§ **To do**: Using the records below, filter out every line that lacks "Queue" and copy the rest.

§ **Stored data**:
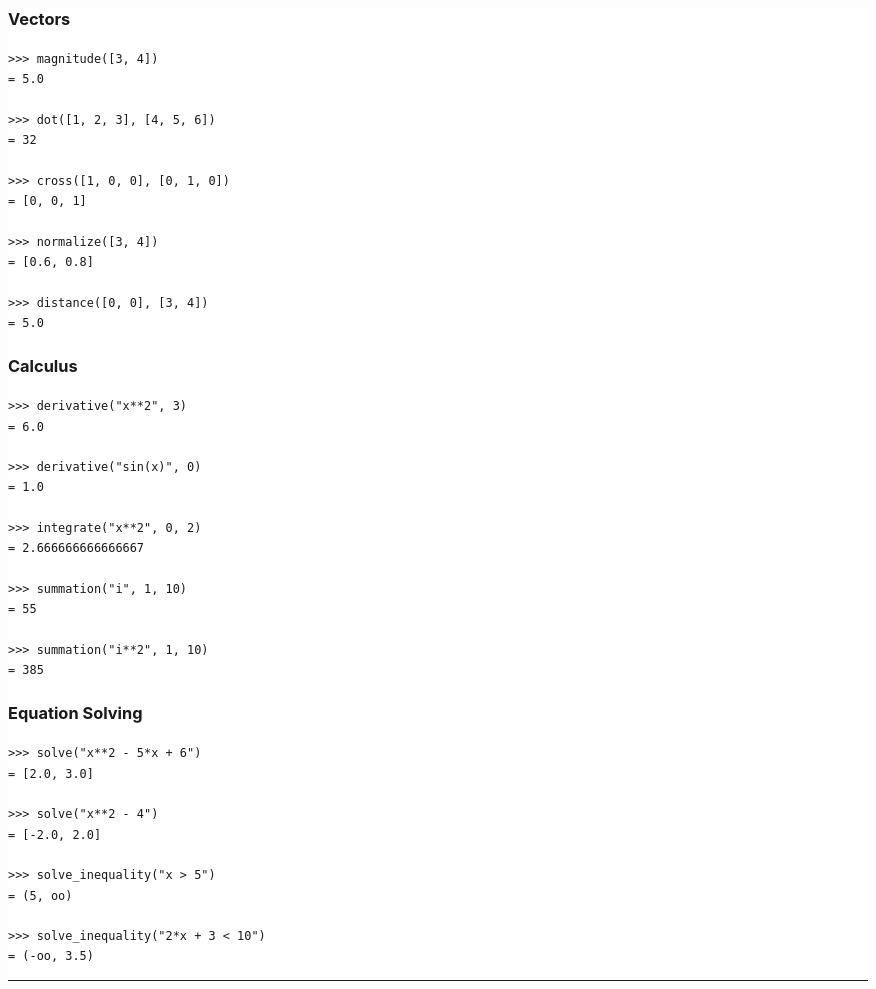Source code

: ### Vectors
```
>>> magnitude([3, 4])
= 5.0

>>> dot([1, 2, 3], [4, 5, 6])
= 32

>>> cross([1, 0, 0], [0, 1, 0])
= [0, 0, 1]

>>> normalize([3, 4])
= [0.6, 0.8]

>>> distance([0, 0], [3, 4])
= 5.0
```

### Calculus
```
>>> derivative("x**2", 3)
= 6.0

>>> derivative("sin(x)", 0)
= 1.0

>>> integrate("x**2", 0, 2)
= 2.666666666666667

>>> summation("i", 1, 10)
= 55

>>> summation("i**2", 1, 10)
= 385
```

### Equation Solving
```
>>> solve("x**2 - 5*x + 6")
= [2.0, 3.0]

>>> solve("x**2 - 4")
= [-2.0, 2.0]

>>> solve_inequality("x > 5")
= (5, oo)

>>> solve_inequality("2*x + 3 < 10")
= (-oo, 3.5)
```

---
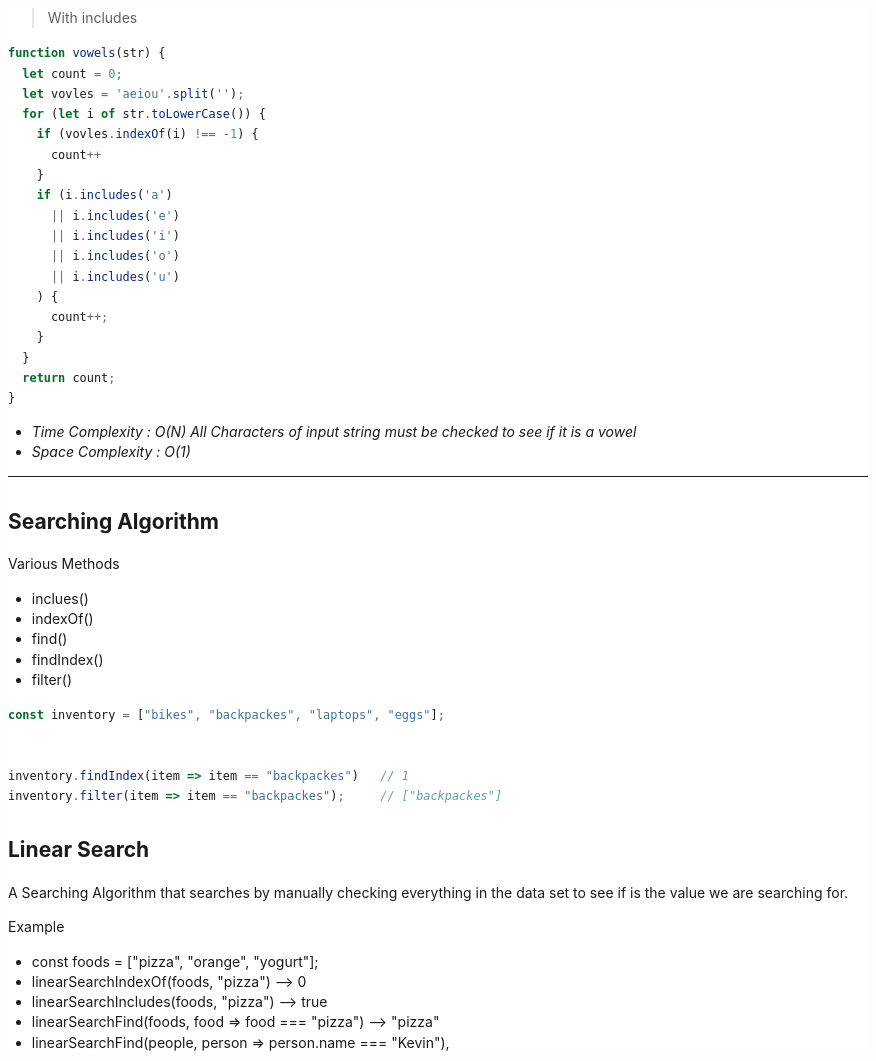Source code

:> With includes  
```javascript
function vowels(str) {
  let count = 0;
  let vovles = 'aeiou'.split('');
  for (let i of str.toLowerCase()) {
    if (vovles.indexOf(i) !== -1) {
      count++
    }
    if (i.includes('a')
      || i.includes('e')
      || i.includes('i')
      || i.includes('o')
      || i.includes('u')
    ) {
      count++;
    }
  }
  return count;
}
```
* *Time Complexity : O(N) All Characters of input string must be checked to see if it is a vowel*
* *Space Complexity : O(1)*

---
## Searching Algorithm
Various Methods
* inclues()
* indexOf()
* find()
* findIndex()
* filter()

```javascript
const inventory = ["bikes", "backpackes", "laptops", "eggs"];

 
inventory.findIndex(item => item == "backpackes") 	// 1
inventory.filter(item => item == "backpackes"); 	// ["backpackes"]

```
## Linear Search
A Searching Algorithm that searches by manually checking everything in the data set to see if is the value we are searching for. 

Example 
* const foods = ["pizza", "orange", "yogurt"];
* linearSearchIndexOf(foods, "pizza") --> 0
* linearSearchIncludes(foods, "pizza") --> true
* linearSearchFind(foods, food => food === "pizza") --> "pizza"
*  linearSearchFind(people, person => person.name === "Kevin"),
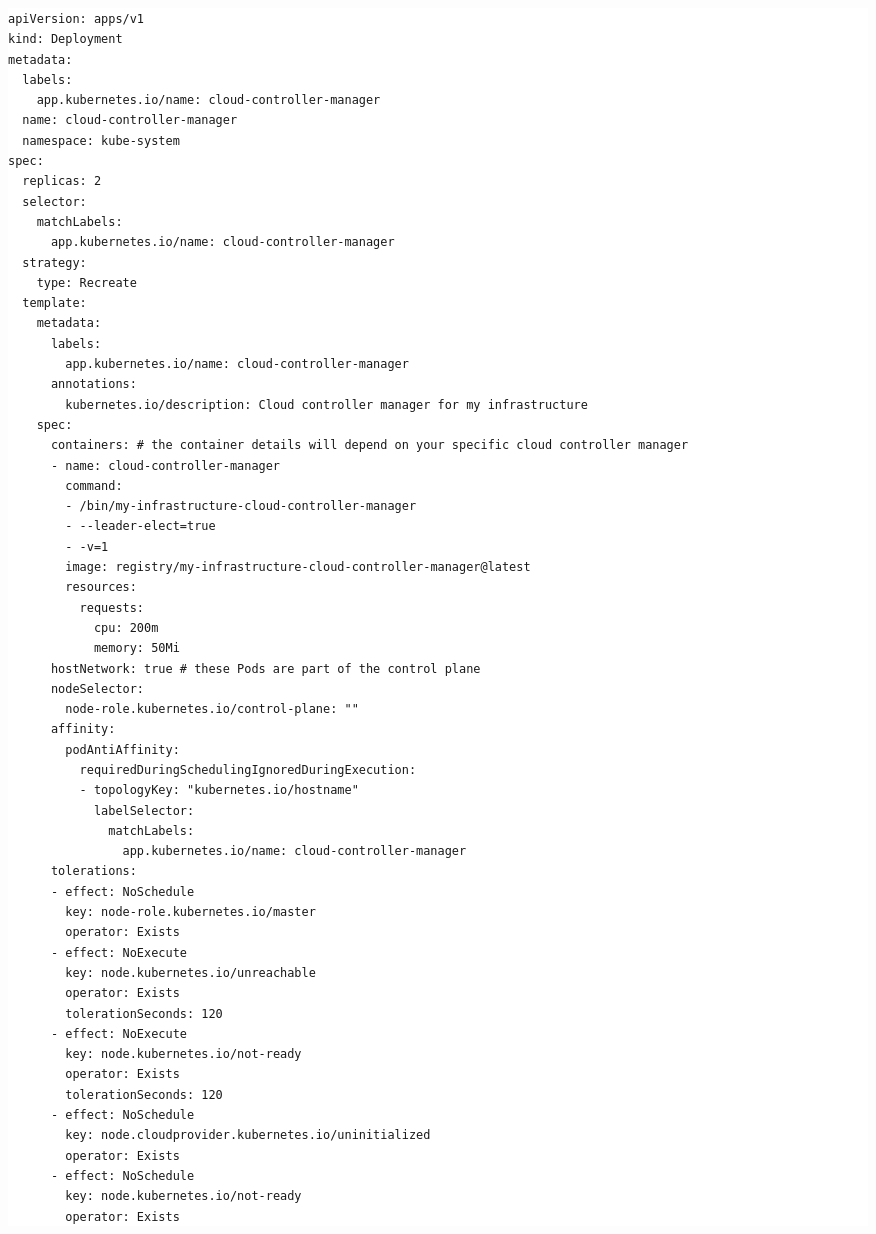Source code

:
 ```
apiVersion: apps/v1
kind: Deployment
metadata:
  labels:
    app.kubernetes.io/name: cloud-controller-manager
  name: cloud-controller-manager
  namespace: kube-system
spec:
  replicas: 2
  selector:
    matchLabels:
      app.kubernetes.io/name: cloud-controller-manager
  strategy:
    type: Recreate
  template:
    metadata:
      labels:
        app.kubernetes.io/name: cloud-controller-manager
      annotations:
        kubernetes.io/description: Cloud controller manager for my infrastructure
    spec:
      containers: # the container details will depend on your specific cloud controller manager
      - name: cloud-controller-manager
        command:
        - /bin/my-infrastructure-cloud-controller-manager
        - --leader-elect=true
        - -v=1
        image: registry/my-infrastructure-cloud-controller-manager@latest
        resources:
          requests:
            cpu: 200m
            memory: 50Mi
      hostNetwork: true # these Pods are part of the control plane
      nodeSelector:
        node-role.kubernetes.io/control-plane: ""
      affinity:
        podAntiAffinity:
          requiredDuringSchedulingIgnoredDuringExecution:
          - topologyKey: "kubernetes.io/hostname"
            labelSelector:
              matchLabels:
                app.kubernetes.io/name: cloud-controller-manager
      tolerations:
      - effect: NoSchedule
        key: node-role.kubernetes.io/master
        operator: Exists
      - effect: NoExecute
        key: node.kubernetes.io/unreachable
        operator: Exists
        tolerationSeconds: 120
      - effect: NoExecute
        key: node.kubernetes.io/not-ready
        operator: Exists
        tolerationSeconds: 120
      - effect: NoSchedule
        key: node.cloudprovider.kubernetes.io/uninitialized
        operator: Exists
      - effect: NoSchedule
        key: node.kubernetes.io/not-ready
        operator: Exists
```
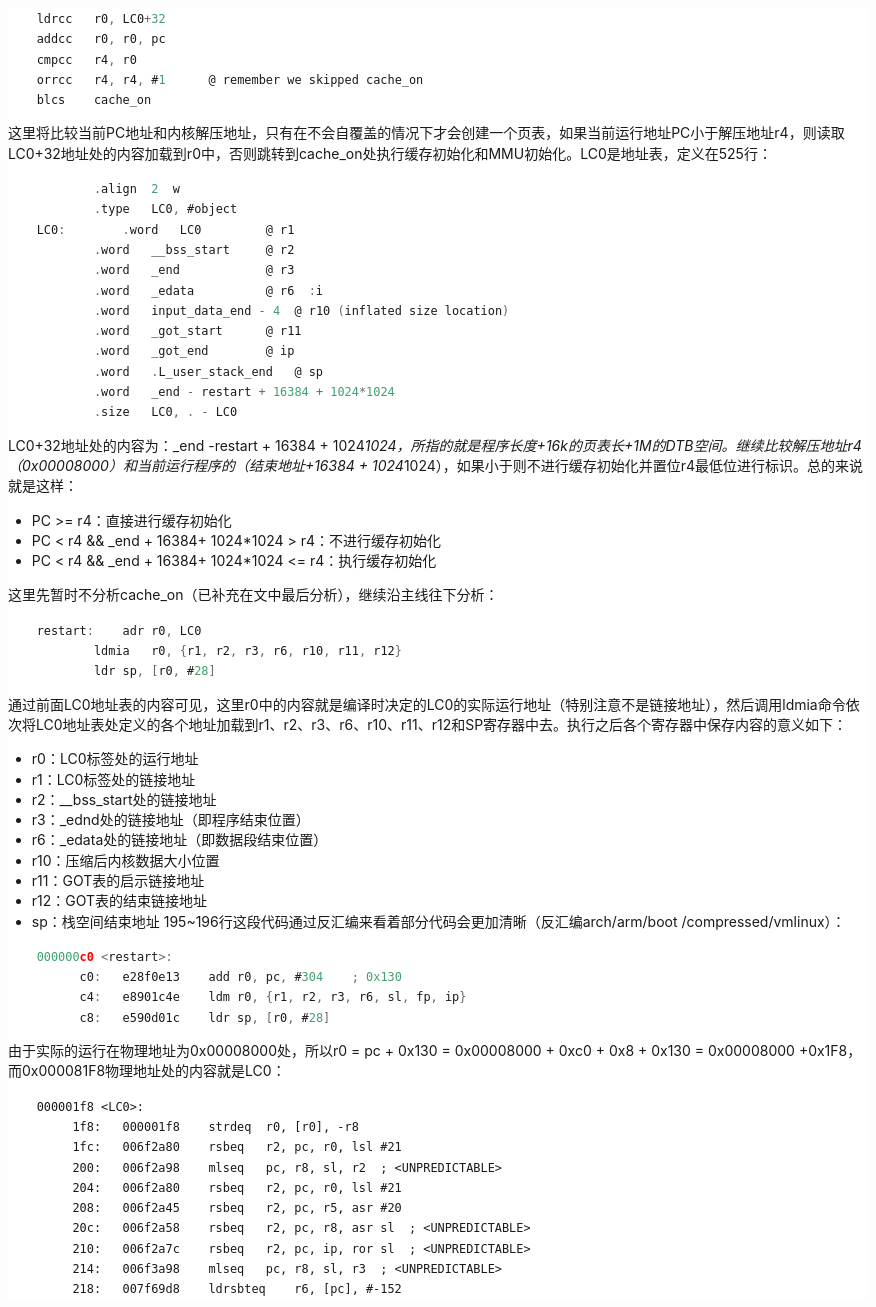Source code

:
 ```c
    ldrcc   r0, LC0+32  
    addcc   r0, r0, pc  
    cmpcc   r4, r0  
    orrcc   r4, r4, #1      @ remember we skipped cache_on  
    blcs    cache_on  
```
这里将比较当前PC地址和内核解压地址，只有在不会自覆盖的情况下才会创建一个页表，如果当前运行地址PC小于解压地址r4，则读取LC0+32地址处的内容加载到r0中，否则跳转到cache_on处执行缓存初始化和MMU初始化。LC0是地址表，定义在525行：
```c
            .align  2  w
            .type   LC0, #object  
    LC0:        .word   LC0         @ r1  
            .word   __bss_start     @ r2  
            .word   _end            @ r3  
            .word   _edata          @ r6  :i
            .word   input_data_end - 4  @ r10 (inflated size location)  
            .word   _got_start      @ r11  
            .word   _got_end        @ ip  
            .word   .L_user_stack_end   @ sp  
            .word   _end - restart + 16384 + 1024*1024  
            .size   LC0, . - LC0  
```
LC0+32地址处的内容为：_end -restart + 16384 + 1024*1024，所指的就是程序长度+16k的页表长+1M的DTB空间。继续比较解压地址r4（0x00008000）和当前运行程序的（结束地址+16384 + 1024*1024），如果小于则不进行缓存初始化并置位r4最低位进行标识。总的来说就是这样：
- PC >= r4：直接进行缓存初始化
- PC < r4 && _end + 16384+ 1024*1024 > r4：不进行缓存初始化
- PC < r4 && _end + 16384+ 1024*1024 <= r4：执行缓存初始化

这里先暂时不分析cache_on（已补充在文中最后分析），继续沿主线往下分析：
```c
    restart:    adr r0, LC0  
            ldmia   r0, {r1, r2, r3, r6, r10, r11, r12}  
            ldr sp, [r0, #28]  
```
通过前面LC0地址表的内容可见，这里r0中的内容就是编译时决定的LC0的实际运行地址（特别注意不是链接地址），然后调用ldmia命令依次将LC0地址表处定义的各个地址加载到r1、r2、r3、r6、r10、r11、r12和SP寄存器中去。执行之后各个寄存器中保存内容的意义如下：
- r0：LC0标签处的运行地址
- r1：LC0标签处的链接地址
- r2：__bss_start处的链接地址
- r3：_ednd处的链接地址（即程序结束位置）
- r6：_edata处的链接地址（即数据段结束位置）
- r10：压缩后内核数据大小位置
- r11：GOT表的启示链接地址
- r12：GOT表的结束链接地址
- sp：栈空间结束地址
195~196行这段代码通过反汇编来看着部分代码会更加清晰（反汇编arch/arm/boot /compressed/vmlinux）：
```c
    000000c0 <restart>:  
          c0:   e28f0e13    add r0, pc, #304    ; 0x130  
          c4:   e8901c4e    ldm r0, {r1, r2, r3, r6, sl, fp, ip}  
          c8:   e590d01c    ldr sp, [r0, #28]  
```
由于实际的运行在物理地址为0x00008000处，所以r0 = pc + 0x130 = 0x00008000 + 0xc0 + 0x8 + 0x130 = 0x00008000 +0x1F8，而0x000081F8物理地址处的内容就是LC0：
```
    000001f8 <LC0>:  
         1f8:   000001f8    strdeq  r0, [r0], -r8  
         1fc:   006f2a80    rsbeq   r2, pc, r0, lsl #21  
         200:   006f2a98    mlseq   pc, r8, sl, r2  ; <UNPREDICTABLE>  
         204:   006f2a80    rsbeq   r2, pc, r0, lsl #21  
         208:   006f2a45    rsbeq   r2, pc, r5, asr #20  
         20c:   006f2a58    rsbeq   r2, pc, r8, asr sl  ; <UNPREDICTABLE>  
         210:   006f2a7c    rsbeq   r2, pc, ip, ror sl  ; <UNPREDICTABLE>  
         214:   006f3a98    mlseq   pc, r8, sl, r3  ; <UNPREDICTABLE>  
         218:   007f69d8    ldrsbteq    r6, [pc], #-152  
```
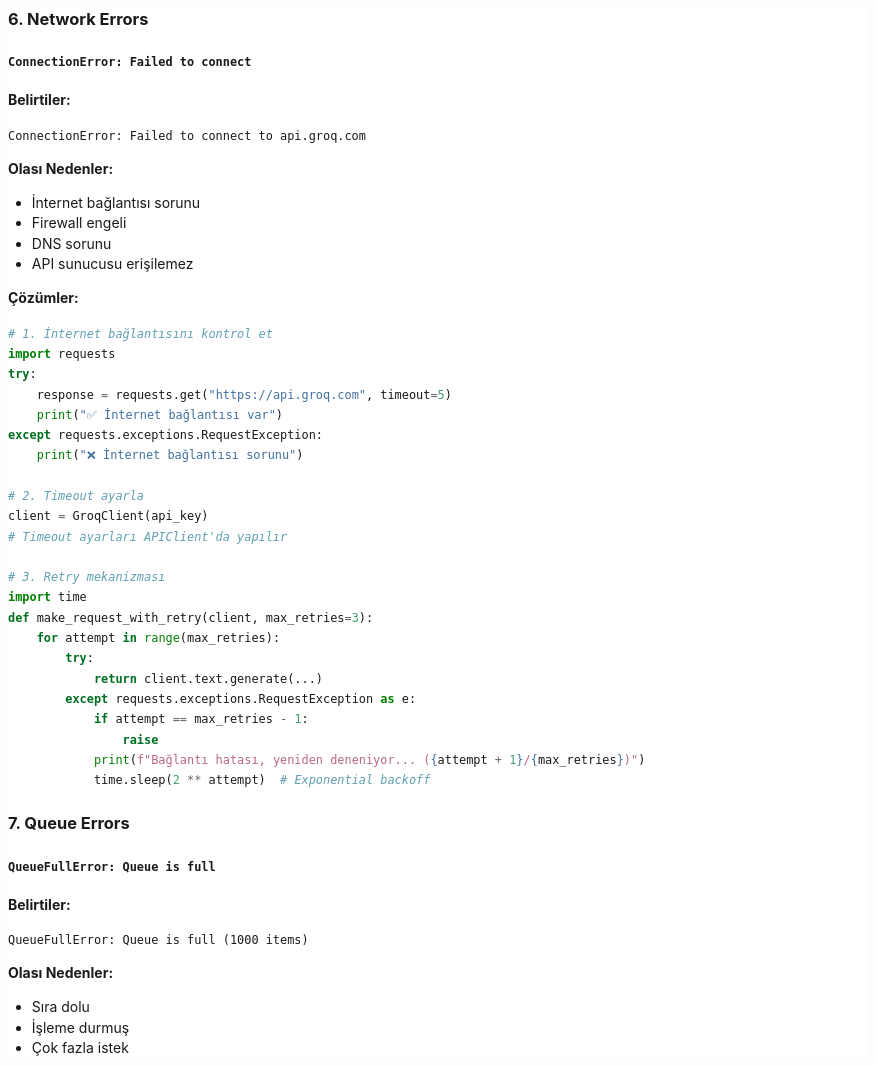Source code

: ### 6. Network Errors

#### `ConnectionError: Failed to connect`

**Belirtiler:**
```
ConnectionError: Failed to connect to api.groq.com
```

**Olası Nedenler:**
- İnternet bağlantısı sorunu
- Firewall engeli
- DNS sorunu
- API sunucusu erişilemez

**Çözümler:**

```python
# 1. İnternet bağlantısını kontrol et
import requests
try:
    response = requests.get("https://api.groq.com", timeout=5)
    print("✅ İnternet bağlantısı var")
except requests.exceptions.RequestException:
    print("❌ İnternet bağlantısı sorunu")

# 2. Timeout ayarla
client = GroqClient(api_key)
# Timeout ayarları APIClient'da yapılır

# 3. Retry mekanizması
import time
def make_request_with_retry(client, max_retries=3):
    for attempt in range(max_retries):
        try:
            return client.text.generate(...)
        except requests.exceptions.RequestException as e:
            if attempt == max_retries - 1:
                raise
            print(f"Bağlantı hatası, yeniden deneniyor... ({attempt + 1}/{max_retries})")
            time.sleep(2 ** attempt)  # Exponential backoff
```

### 7. Queue Errors

#### `QueueFullError: Queue is full`

**Belirtiler:**
```
QueueFullError: Queue is full (1000 items)
```

**Olası Nedenler:**
- Sıra dolu
- İşleme durmuş
- Çok fazla istek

§ **Problem solution**:
### 7. Queue Errors
#### `QueueFullError: Queue is full`
QueueFullError: Queue is full (1000 items)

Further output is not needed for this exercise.